Sophie grunts. He assumes that’s a ‘yes’ and turns back to his contemplation of old conquests. The sting of rejection is still there, but it helps to dwell on the bedpost notches. Maybe the dent is just in his pride …

‘I’m off now,’ they would say in the morning. Shelina, Joanna, Hilary, whoever. Their club clothes crumpled, their cheeks flushed with hope.

‘Yeah. See ya.’

‘Last night was really nice, Sami. I had fun.’

‘Me, too.’

‘Have a good day.’

‘Yeah. You, too.’

‘Oh, I’ll just jot down my mobile number.’

‘Yeah. Great. See ya.’

And that was that. Except once or twice when the offer of coffee at his place at the end of the evening was declined. That would be the start of a compulsive mission to hunt them, to catch them and to wear them down with telephone calls and flattery until they finally succumbed. He always succeeded. Almost always.

Antonia is huddled on the floor in front of the sofa with her arms around her knees when Mike comes back into the lounge, so he sits down next to her. He places the tray in front of them, lifts the teapot lid, stirs and then pours the strong tea into the cups. He wants to say that he feels like a fraud. Olivia suggested the teapot, the tray and the sugar before she left. He wants to say something light-hearted like, ‘I’ve become my granny. I’ll be wearing a cardigan next,’ because that’s what is usually expected of him in this house, a quip, some harmless wit. He wants to say, ‘I’m so dreadfully sorry. I feel guilty, somehow. I should have known. I should have noticed. I should have helped.’ Instead he says, ‘I didn’t think about sugar earlier, but I brought the sugar bowl in case.’

Antonia turns her gaze from the fire. ‘David took sugar,’ she replies with a small smile.
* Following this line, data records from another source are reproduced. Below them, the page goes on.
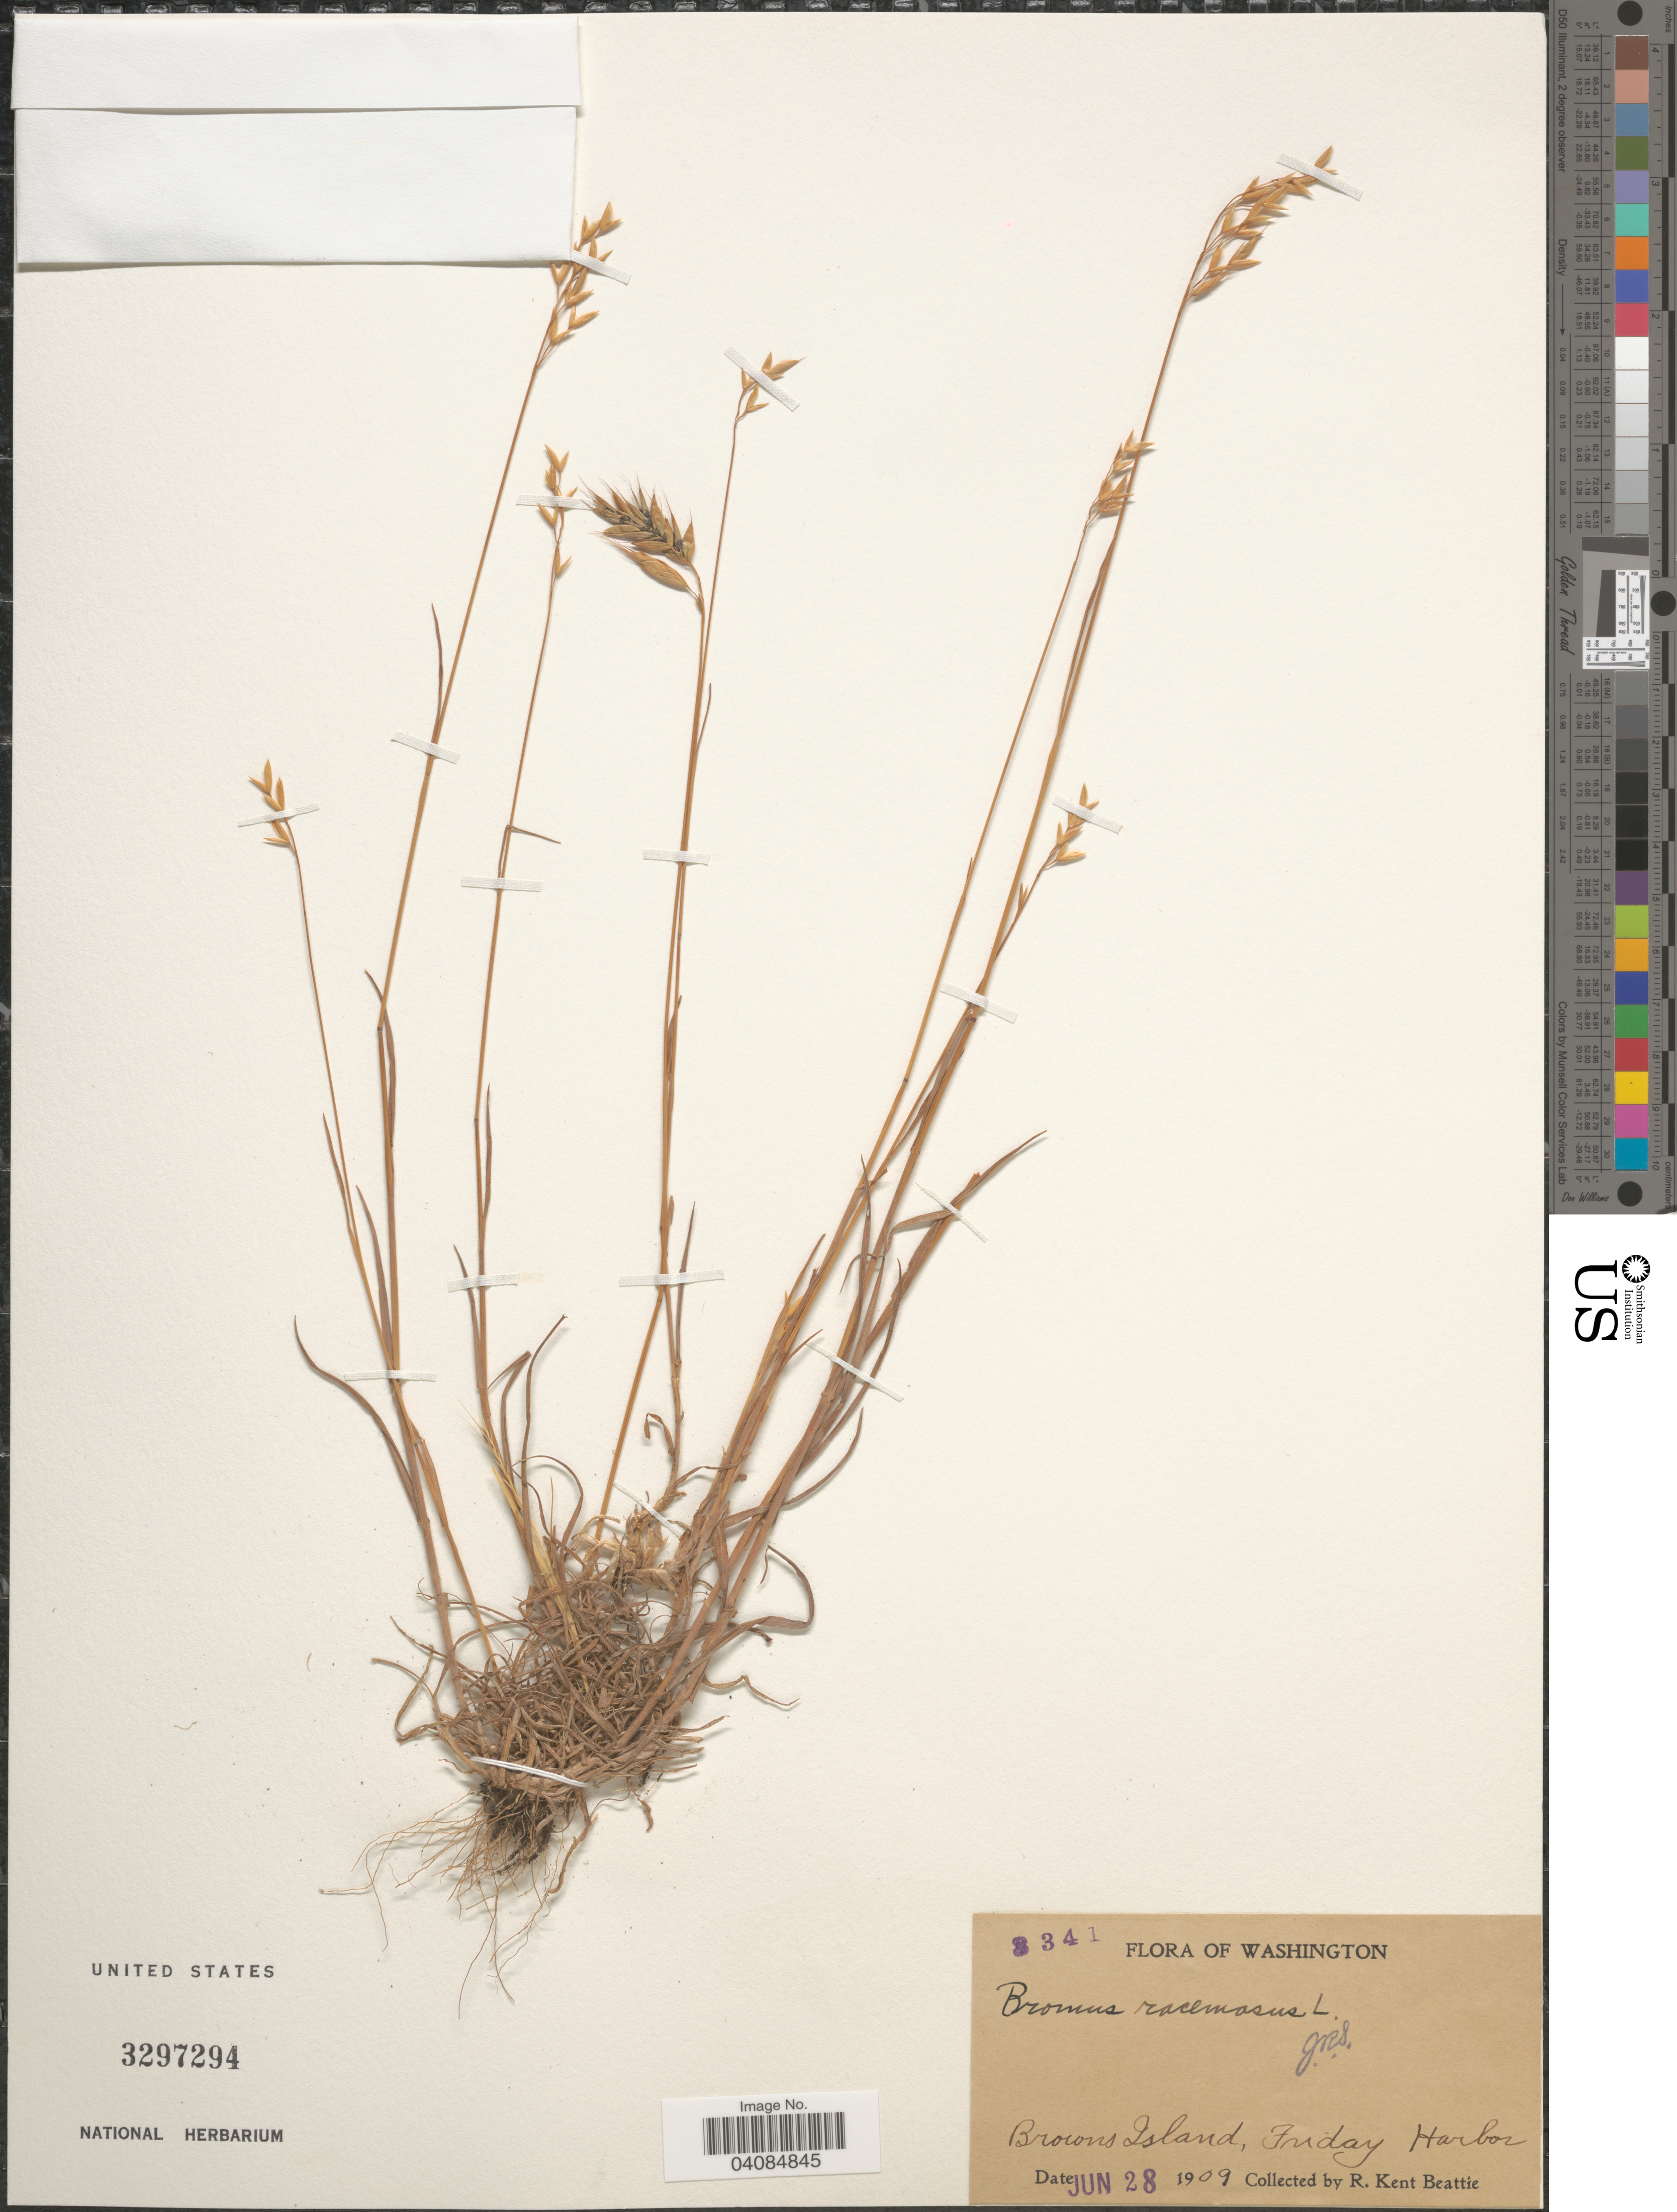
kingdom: Plantae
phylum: Tracheophyta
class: Liliopsida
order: Poales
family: Poaceae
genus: Bromus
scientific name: Bromus racemosus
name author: L.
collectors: R. K. Beattie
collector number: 3341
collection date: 1909-06-28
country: United States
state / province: Washington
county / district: San Juan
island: Brown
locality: Browns Island, Friday Harbor.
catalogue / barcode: US 3297294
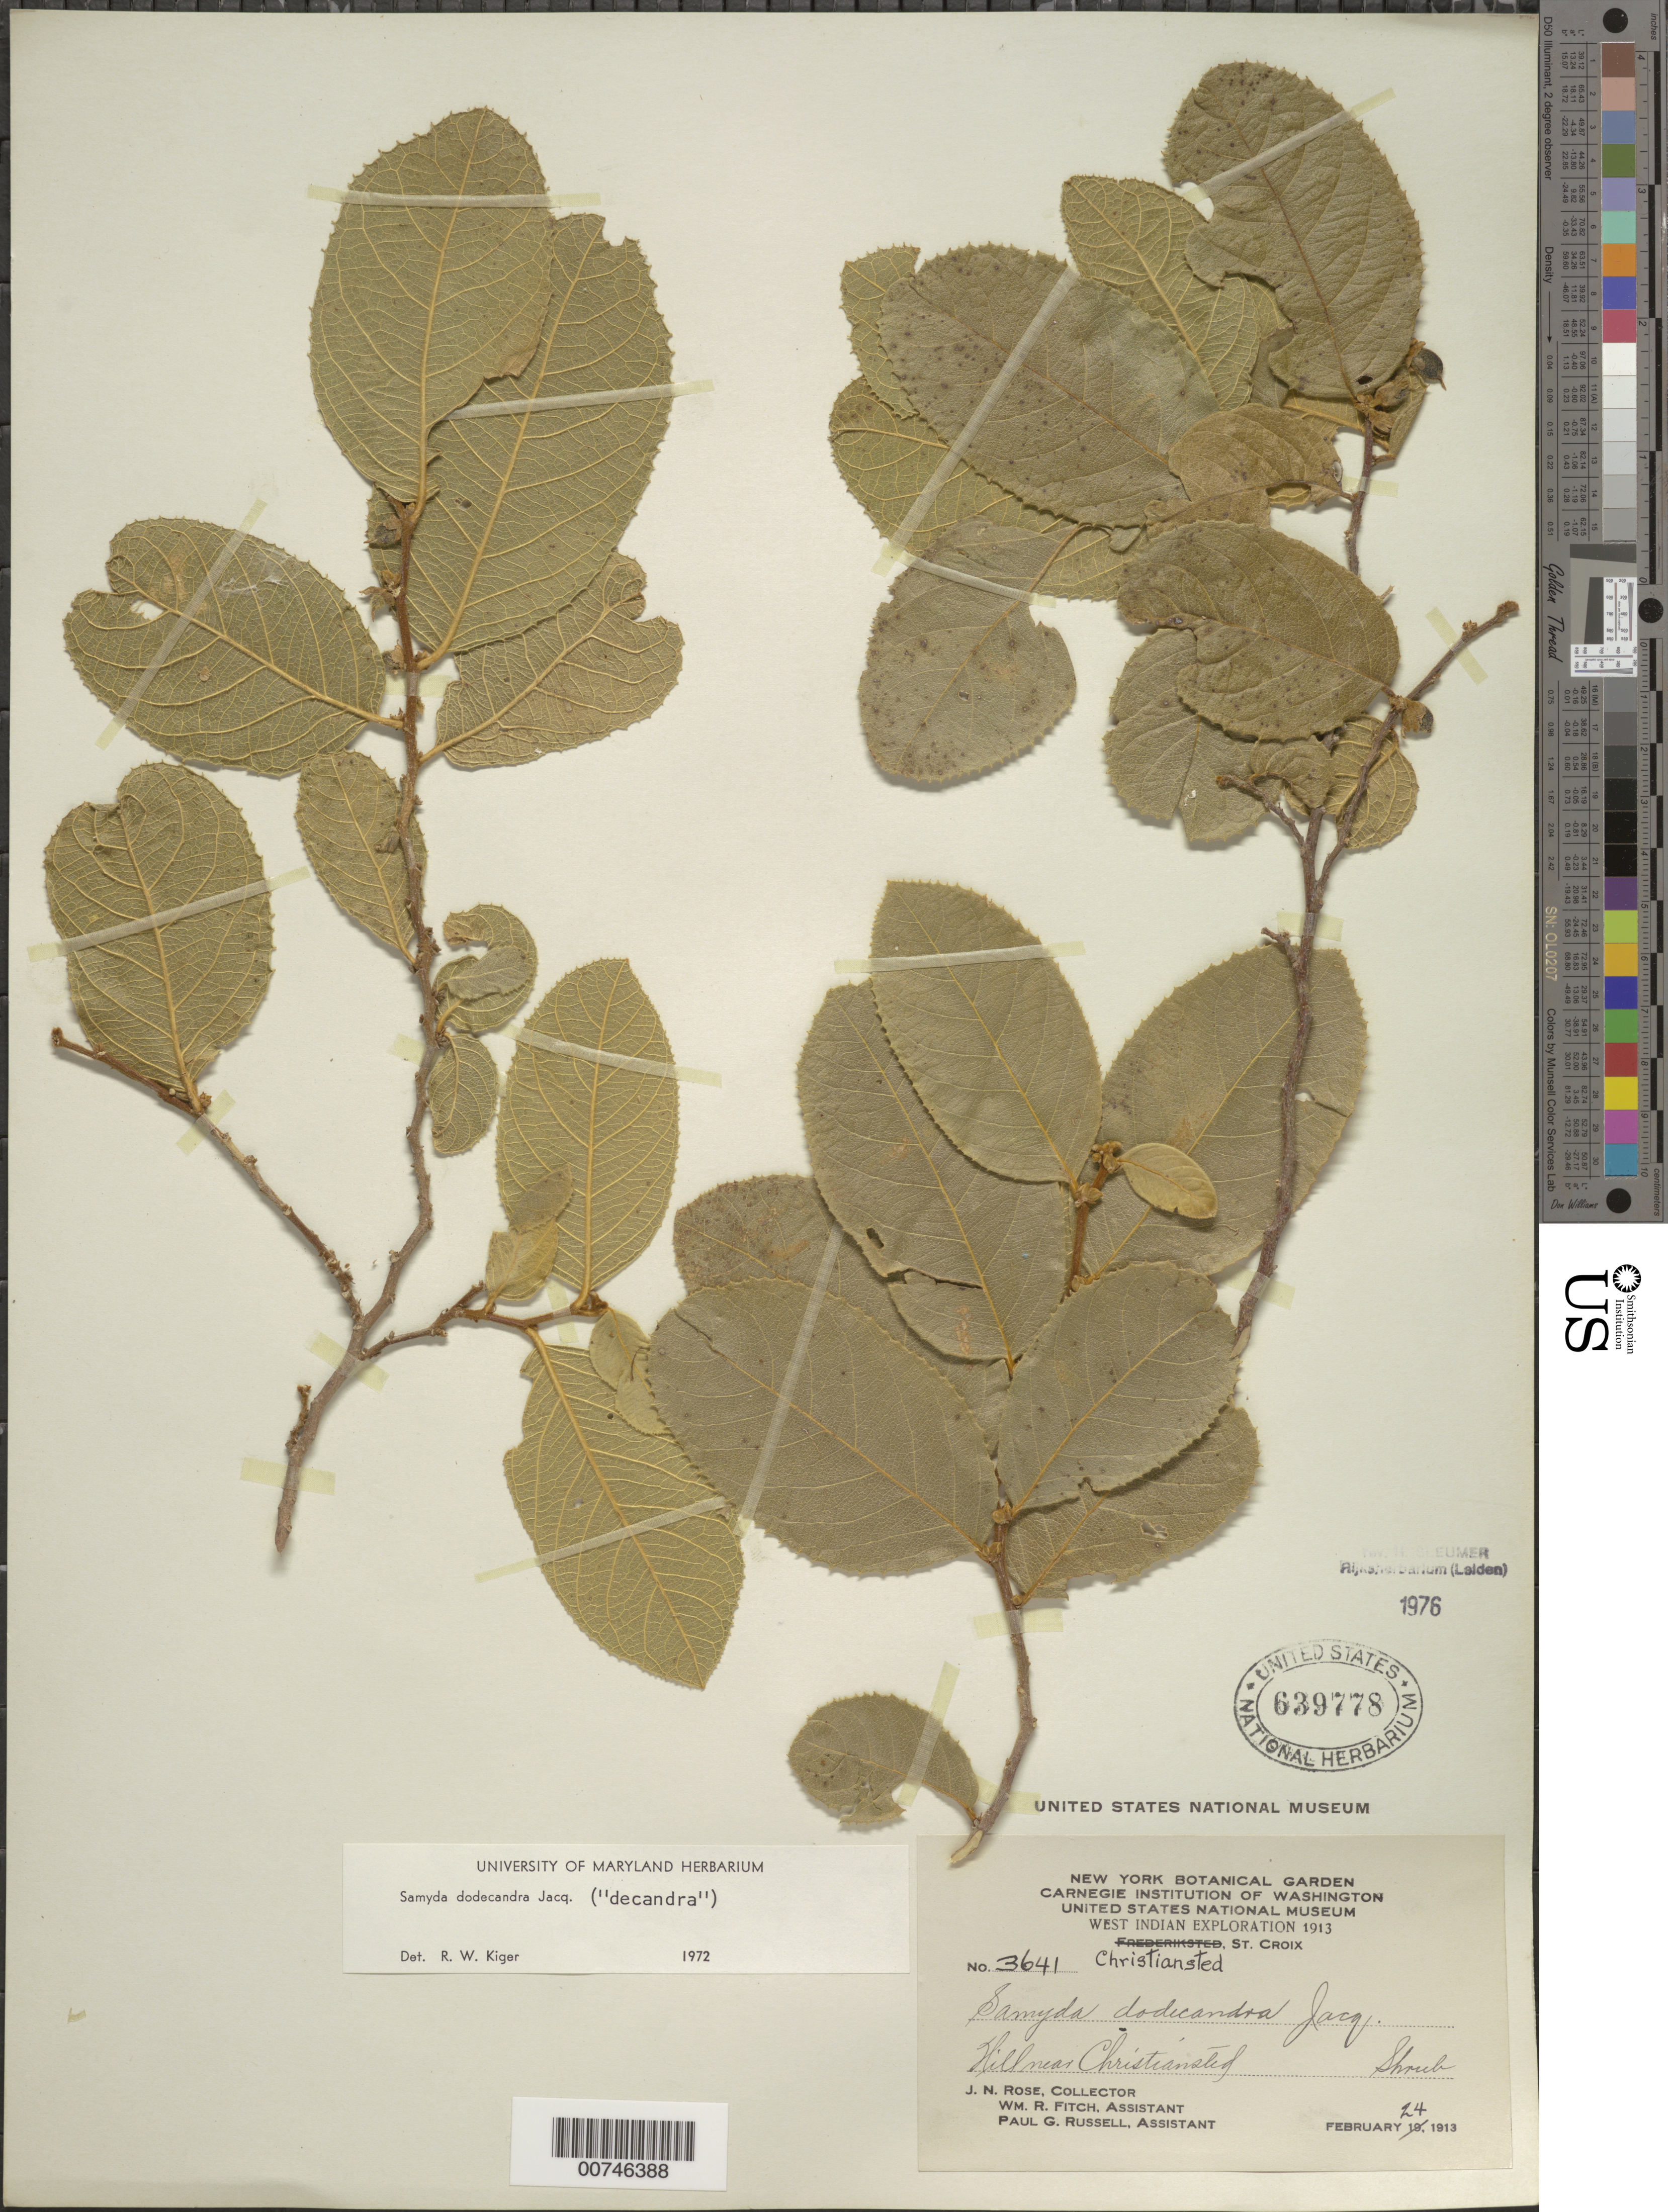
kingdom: Plantae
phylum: Tracheophyta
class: Magnoliopsida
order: Malpighiales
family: Salicaceae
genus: Casearia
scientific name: Casearia dodecandra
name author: (Jacq.) T. Samar. & M.H. Alford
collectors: J. N. Rose, W. R. Fitch & P. G. Russell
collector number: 3641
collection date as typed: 24 Feb 1913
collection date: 1913-02-24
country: U.S. Virgin Islands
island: St. Croix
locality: Near Christiansted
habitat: Hill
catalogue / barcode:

Mike nods, stuck for words, fighting the impulse to find a soft joke to smooth the edges of the silence. But he knows how unique grief can be. Some people want to talk about it and some people find it easier to withdraw. He withdrew after the miscarriage; it suited him, but looking back he realises it was selfish. It wasn’t just his grief, he should have shared. He has no idea which camp Antonia falls into and he knows her hardly at all, but he senses a solitariness about her and wishes he could help.

She’s still looking at him, her eyes not quite focusing. There’s a rigidity about her, but she seems calm, she hasn’t yet shed a tear.

‘The razor blade was mine, you know,’ she says quietly.

Mike nods, not sure if he’s heard properly and, if he has, what point she’s making. He vaguely understands that some women shave and that some women wax, armpits, legs and other places. He shifts slightly, wishing Olivia had stayed, wondering where the conversation is going.

She looks back at the open fire and the reflection of the flames dances on her solemn face. ‘He must have found it in the bathroom cabinet,’ she says slowly, as though speaking to herself. ‘It was hidden with an old diaphragm I just kept for the box. He’d had a vasectomy, why would he look in there?’ She gazes at Mike again. Her expression is blank, but her eyes seem huge. ‘He didn’t leave a note. I wonder what he was thinking. I wonder what went through his head.’